WEEKLY IMPORTANT NEWS FROM MEDSCAPE AND OTHER SOURCES
Παρασκευή, 6 Ιανουαρίου 2017
GENETICS OF COLORECTAL CANCER IN YOUNGER PATIENTS
In a study reported in JAMA Oncology, Pearlman et al found that 16% of patients with early-onset colorectal cancer had germline cancer susceptibility mutations, with a wide array of such mutations being identified.
The study involved 450 patients diagnosed with colorectal cancer at age < 50 years from 51 hospitals in the Ohio Colorectal Cancer Prevention Initiative from January 2013 to June 2016. Mismatch repair deficiency was assessed by microsatellite instability and/or immunohistochemistry, and germline DNA was assessed for 25 mutations by next-generation sequencing.
Prevalence and Types
Overall, 75 mutations were found in 72 patients (16%). A total of 48 (10.7%) had mismatch repair–deficient tumors, with 40 of them (83.3%) having at least 1 gene mutation. A total of 37 had Lynch syndrome, 13 with MLH1 (including 1 with constitutional MLH1 methylation), 16 with MSH2, 1 with MSH2/monoallelic MUTYH, 2 with MSH6, and 5 with PMS2. One patient had the APC c.3920T>A, p.I1307K mutation and a PMS2 variant. Nine patients had double somatic mismatch repair mutations, including two with germline biallelic MUTYH mutations and one with somatic MLH1 methylation.

____

List of tasks ::
• 1. Condense the colorectal cancer article's paragraph beginning "The study involved 450 patients" into a brief list that keeps its main facts.
• 2. Write the next part of the colorectal cancer article, picking up after its last sentence.
The rows that follow have no connection to the colorectal cancer article.

Record excerpts ::
____

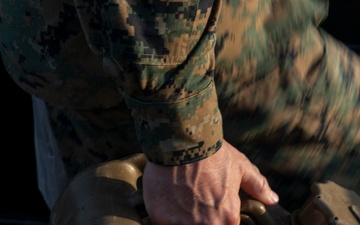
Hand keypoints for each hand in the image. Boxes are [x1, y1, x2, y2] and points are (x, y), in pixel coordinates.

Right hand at [142, 140, 278, 224]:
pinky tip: (165, 199)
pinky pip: (162, 223)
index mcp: (228, 217)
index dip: (218, 219)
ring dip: (181, 218)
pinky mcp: (159, 218)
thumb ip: (257, 186)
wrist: (181, 140)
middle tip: (193, 202)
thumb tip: (273, 200)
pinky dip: (164, 216)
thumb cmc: (213, 153)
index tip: (210, 209)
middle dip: (199, 219)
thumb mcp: (240, 166)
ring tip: (180, 200)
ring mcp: (181, 224)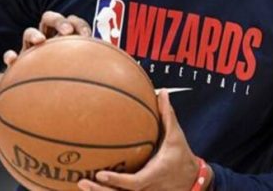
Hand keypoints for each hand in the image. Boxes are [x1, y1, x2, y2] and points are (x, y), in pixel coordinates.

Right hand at [0, 11, 90, 123]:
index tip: (87, 36)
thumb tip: (131, 74)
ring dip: (33, 33)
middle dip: (58, 21)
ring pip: (29, 32)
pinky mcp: (18, 63)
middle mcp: (48, 39)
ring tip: (40, 41)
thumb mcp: (84, 74)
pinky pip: (11, 57)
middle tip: (67, 32)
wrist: (38, 94)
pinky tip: (12, 61)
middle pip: (49, 18)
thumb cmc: (68, 81)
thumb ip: (99, 70)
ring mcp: (31, 50)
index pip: (72, 22)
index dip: (79, 24)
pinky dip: (10, 56)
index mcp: (64, 38)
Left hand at [77, 90, 211, 190]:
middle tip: (82, 181)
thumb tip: (163, 92)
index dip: (117, 180)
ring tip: (80, 183)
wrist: (191, 180)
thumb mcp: (176, 136)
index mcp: (153, 174)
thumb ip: (168, 115)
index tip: (100, 174)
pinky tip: (90, 184)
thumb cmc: (181, 156)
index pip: (133, 182)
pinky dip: (106, 190)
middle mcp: (146, 188)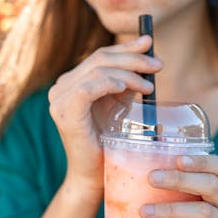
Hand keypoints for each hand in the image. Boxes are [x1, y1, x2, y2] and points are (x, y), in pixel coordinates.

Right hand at [48, 36, 161, 197]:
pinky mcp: (64, 112)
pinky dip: (108, 84)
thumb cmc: (108, 142)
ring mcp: (59, 99)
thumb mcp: (120, 105)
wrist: (93, 174)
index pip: (101, 56)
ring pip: (97, 71)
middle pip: (100, 59)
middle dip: (133, 59)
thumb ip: (128, 81)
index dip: (126, 47)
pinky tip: (125, 88)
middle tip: (158, 65)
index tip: (149, 43)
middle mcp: (61, 87)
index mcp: (73, 82)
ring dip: (127, 74)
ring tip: (148, 87)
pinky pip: (88, 88)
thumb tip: (148, 54)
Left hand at [139, 155, 217, 217]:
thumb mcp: (183, 210)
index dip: (202, 161)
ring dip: (171, 210)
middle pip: (212, 186)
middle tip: (152, 178)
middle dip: (180, 180)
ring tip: (144, 212)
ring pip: (205, 214)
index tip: (177, 159)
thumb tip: (121, 168)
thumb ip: (168, 192)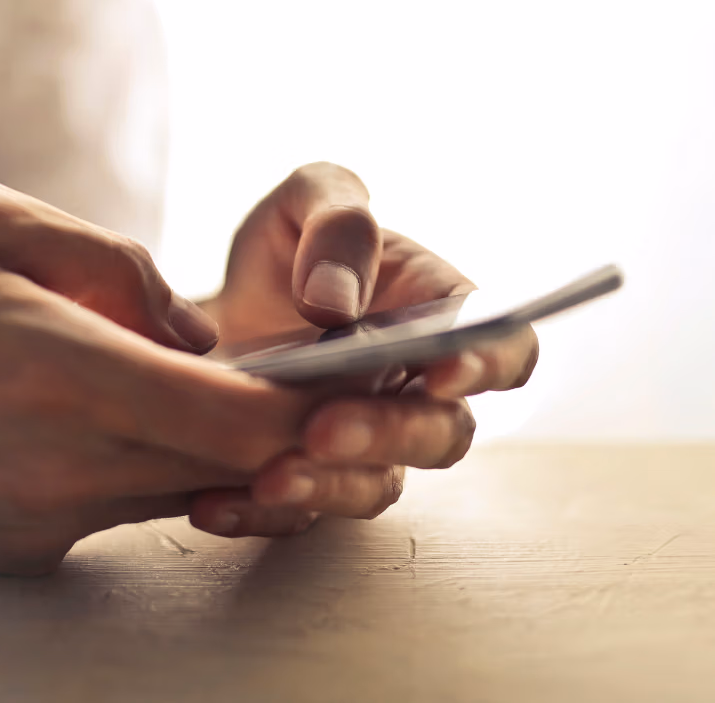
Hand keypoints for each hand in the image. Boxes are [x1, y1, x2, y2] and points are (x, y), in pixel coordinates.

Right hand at [0, 182, 327, 574]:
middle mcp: (66, 463)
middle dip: (285, 433)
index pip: (236, 420)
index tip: (341, 386)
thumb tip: (198, 332)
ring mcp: (46, 520)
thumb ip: (118, 266)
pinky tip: (130, 427)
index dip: (306, 410)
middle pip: (231, 469)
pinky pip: (130, 510)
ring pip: (189, 492)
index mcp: (65, 371)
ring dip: (223, 452)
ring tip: (219, 396)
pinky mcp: (27, 551)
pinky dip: (157, 472)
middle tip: (312, 389)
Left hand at [189, 163, 538, 537]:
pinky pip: (300, 514)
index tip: (441, 371)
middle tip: (323, 427)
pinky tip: (212, 502)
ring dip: (330, 487)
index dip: (487, 364)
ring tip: (269, 477)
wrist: (215, 308)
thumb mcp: (307, 201)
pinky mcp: (311, 479)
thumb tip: (333, 305)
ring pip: (377, 486)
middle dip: (388, 434)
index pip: (502, 348)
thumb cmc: (287, 249)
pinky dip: (258, 514)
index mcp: (438, 314)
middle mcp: (414, 390)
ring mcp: (366, 443)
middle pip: (441, 433)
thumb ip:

____

Responses to the exercise ::
• 1.
- 450 patients diagnosed with colorectal cancer before age 50
- Drawn from 51 hospitals in the Ohio Colorectal Cancer Prevention Initiative, January 2013 to June 2016
- Mismatch repair deficiency assessed by microsatellite instability and/or immunohistochemistry
- Germline DNA tested for 25 mutations using next-generation sequencing

• 2.
A total of 402 patients (89.3%) had mismatch repair–proficient tumors, with 32 (8%) having at least 1 mutation. Of them, nine had mutations in high-penetrance colorectal cancer genes (APC in five, APC/PMS2in one, biallelic MUTYH in two, and SMAD4 in one). Mutations in high- or moderate-penetrance genes not typically associated with colorectal cancer were identified in 13 (ATM in 3, ATM/CHEK2 in 1, BRCA1 in 2, BRCA2 in 4, CDKN2A in 1, and PALB2 in 2). Mutations in low-penetrance colorectal cancer genes were found in 10 patients (APC c.3920T>A, p.I1307K in 3 and monoallelic MUTYH in 7).
The investigators noted that 24 of 72 patients (33.3%) who tested positive for mutations did not meet established genetic testing criteria for the gene with the mutation.
The investigators concluded: “Of 450 patients with early-onset [colorectal cancer], 72 (16%) had gene mutations. Given the high frequency and wide spectrum of mutations, genetic counseling and testing with a multigene panel could be considered for all patients with early-onset [colorectal cancer].”
The study was supported in part by the National Cancer Institute.